◆ **What this task involves**: What is the number of lines in the entries that contain the word "teapot"? Reply with that number only.

*** Begin section ***

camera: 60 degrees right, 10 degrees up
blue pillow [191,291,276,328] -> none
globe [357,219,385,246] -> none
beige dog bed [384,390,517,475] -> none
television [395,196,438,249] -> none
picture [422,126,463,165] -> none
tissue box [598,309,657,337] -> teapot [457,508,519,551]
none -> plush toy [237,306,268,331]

*** End section ***
*** Begin section ***

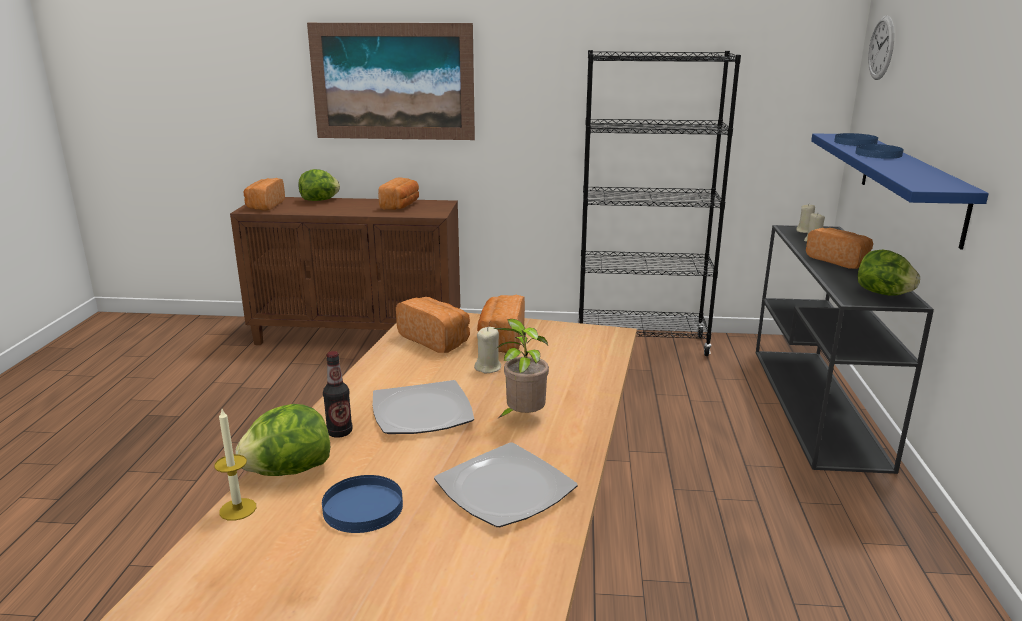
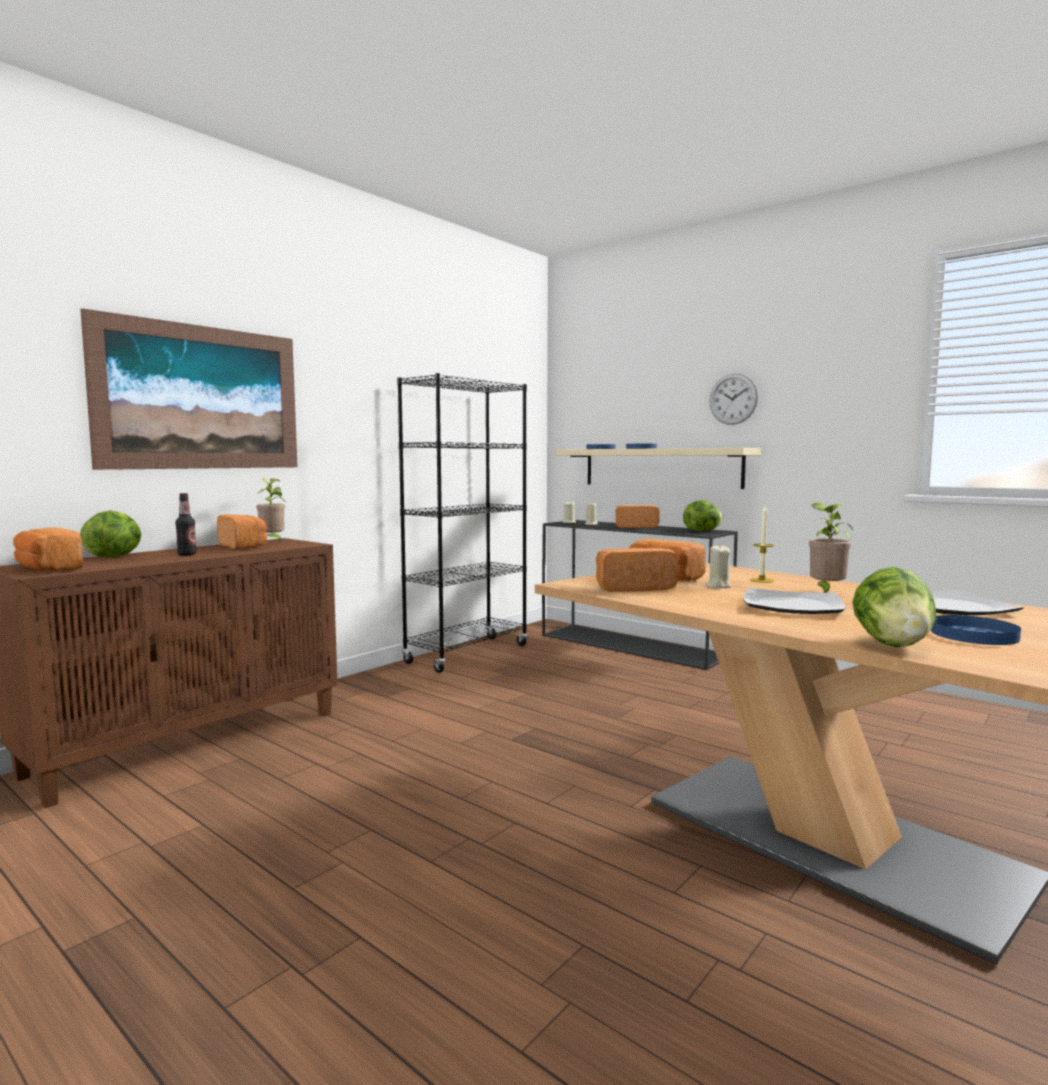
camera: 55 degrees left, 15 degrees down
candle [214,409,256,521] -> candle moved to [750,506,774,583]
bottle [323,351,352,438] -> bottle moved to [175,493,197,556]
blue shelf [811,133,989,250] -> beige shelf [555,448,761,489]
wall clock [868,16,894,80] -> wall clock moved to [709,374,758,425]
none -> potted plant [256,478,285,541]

*** End section ***
*** Begin section ***

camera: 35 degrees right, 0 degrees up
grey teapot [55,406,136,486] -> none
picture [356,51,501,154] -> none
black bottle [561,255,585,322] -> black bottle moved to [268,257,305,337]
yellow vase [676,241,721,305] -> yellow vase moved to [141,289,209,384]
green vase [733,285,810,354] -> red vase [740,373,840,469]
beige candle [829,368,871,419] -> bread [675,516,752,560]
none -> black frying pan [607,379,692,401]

*** End section ***

◆ **Exercise answer**: 2